ASSIGNED TASK:
Substitute "Скидка" for each "Экономия" throughout the listing and give the full text back, changing nothing else. Leave the pictures out of your answer.

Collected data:
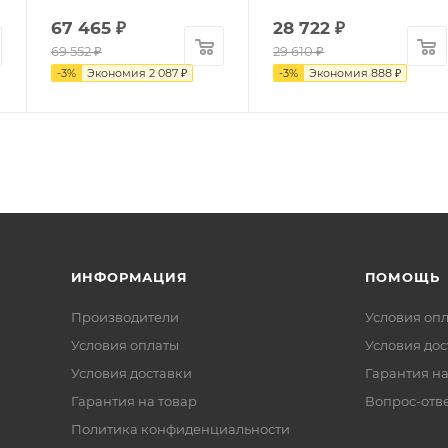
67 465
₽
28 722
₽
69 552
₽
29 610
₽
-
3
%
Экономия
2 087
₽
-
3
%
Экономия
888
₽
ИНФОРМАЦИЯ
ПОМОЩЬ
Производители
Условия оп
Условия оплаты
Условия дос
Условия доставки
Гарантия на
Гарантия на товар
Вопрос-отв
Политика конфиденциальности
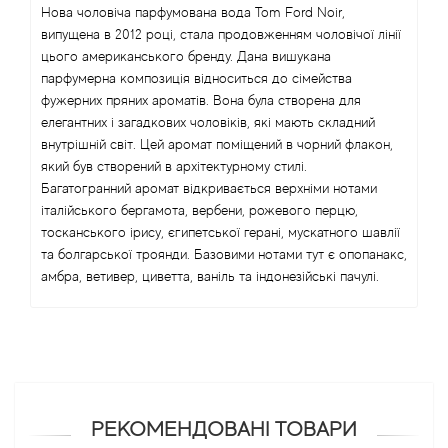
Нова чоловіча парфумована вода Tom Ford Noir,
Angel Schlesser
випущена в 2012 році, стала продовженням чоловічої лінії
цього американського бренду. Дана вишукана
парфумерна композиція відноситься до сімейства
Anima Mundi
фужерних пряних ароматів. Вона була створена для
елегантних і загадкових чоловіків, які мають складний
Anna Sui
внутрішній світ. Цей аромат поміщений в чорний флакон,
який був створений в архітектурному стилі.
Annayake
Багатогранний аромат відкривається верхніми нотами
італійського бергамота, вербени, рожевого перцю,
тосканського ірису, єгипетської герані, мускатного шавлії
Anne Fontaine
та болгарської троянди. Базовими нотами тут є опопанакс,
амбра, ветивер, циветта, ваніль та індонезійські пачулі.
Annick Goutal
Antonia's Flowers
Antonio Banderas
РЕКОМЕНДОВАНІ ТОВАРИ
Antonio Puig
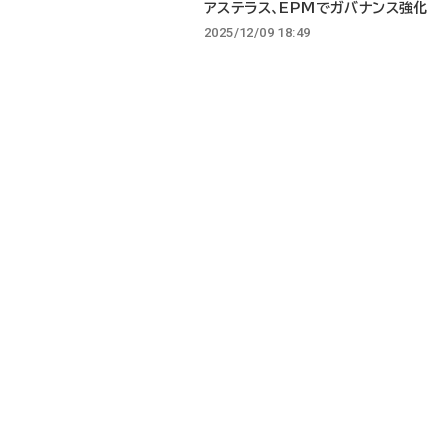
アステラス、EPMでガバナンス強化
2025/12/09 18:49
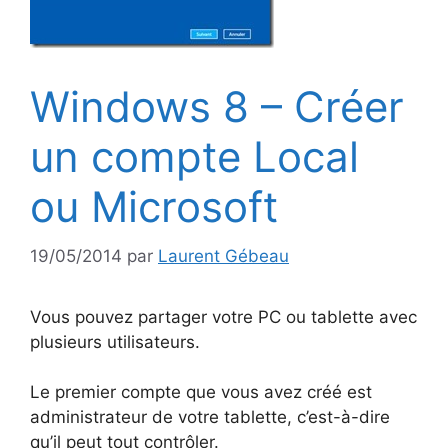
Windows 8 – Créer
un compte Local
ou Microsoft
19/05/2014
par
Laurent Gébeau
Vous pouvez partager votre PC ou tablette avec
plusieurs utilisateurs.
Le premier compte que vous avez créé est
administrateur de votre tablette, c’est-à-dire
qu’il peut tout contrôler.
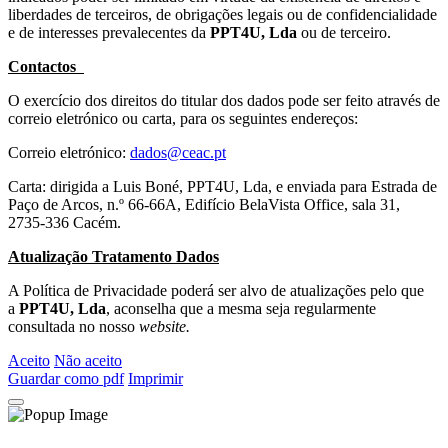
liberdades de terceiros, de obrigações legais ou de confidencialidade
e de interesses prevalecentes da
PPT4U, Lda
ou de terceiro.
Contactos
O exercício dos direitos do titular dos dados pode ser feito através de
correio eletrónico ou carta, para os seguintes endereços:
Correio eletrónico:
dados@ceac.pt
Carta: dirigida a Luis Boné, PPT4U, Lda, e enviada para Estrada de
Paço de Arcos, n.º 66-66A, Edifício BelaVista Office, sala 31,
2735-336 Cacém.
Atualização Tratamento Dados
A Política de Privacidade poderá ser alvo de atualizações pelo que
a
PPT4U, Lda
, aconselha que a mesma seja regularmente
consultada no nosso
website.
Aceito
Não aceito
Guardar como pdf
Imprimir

ANSWER TO THIS TASK:
67 465
₽
28 722
₽
69 552
₽
29 610
₽
-
3
%
Скидка
2 087
₽
-
3
%
Скидка
888
₽
ИНФОРМАЦИЯ
ПОМОЩЬ
Производители
Условия оп
Условия оплаты
Условия дос
Условия доставки
Гарантия на
Гарантия на товар
Вопрос-отв
Политика конфиденциальности
Нова чоловіча парфумована вода Tom Ford Noir,
Angel Schlesser
випущена в 2012 році, стала продовженням чоловічої лінії
цього американського бренду. Дана вишукана
парфумерна композиція відноситься до сімейства
Anima Mundi
фужерних пряних ароматів. Вона була створена для
елегантних і загадкових чоловіків, які мають складний
Anna Sui
внутрішній світ. Цей аромат поміщений в чорний флакон,
який був створений в архітектурному стилі.
Annayake
Багатогранний аромат відкривається верхніми нотами
італійського бергамота, вербени, рожевого перцю,
тосканського ірису, єгипетської герані, мускатного шавлії
Anne Fontaine
та болгарської троянди. Базовими нотами тут є опопанакс,
амбра, ветивер, циветта, ваніль та індонезійські пачулі.
Annick Goutal
Antonia's Flowers
Antonio Banderas
РЕКОМЕНДОВАНІ ТОВАРИ
Antonio Puig
アステラス、EPMでガバナンス強化
2025/12/09 18:49
Windows 8 – Créer
un compte Local
ou Microsoft
19/05/2014
par
Laurent Gébeau
Vous pouvez partager votre PC ou tablette avec
plusieurs utilisateurs.
Le premier compte que vous avez créé est
administrateur de votre tablette, c’est-à-dire
qu’il peut tout contrôler.
liberdades de terceiros, de obrigações legais ou de confidencialidade
e de interesses prevalecentes da
PPT4U, Lda
ou de terceiro.
Contactos
O exercício dos direitos do titular dos dados pode ser feito através de
correio eletrónico ou carta, para os seguintes endereços:
Correio eletrónico:
dados@ceac.pt
Carta: dirigida a Luis Boné, PPT4U, Lda, e enviada para Estrada de
Paço de Arcos, n.º 66-66A, Edifício BelaVista Office, sala 31,
2735-336 Cacém.
Atualização Tratamento Dados
A Política de Privacidade poderá ser alvo de atualizações pelo que
a
PPT4U, Lda
, aconselha que a mesma seja regularmente
consultada no nosso
website.
Aceito
Não aceito
Guardar como pdf
Imprimir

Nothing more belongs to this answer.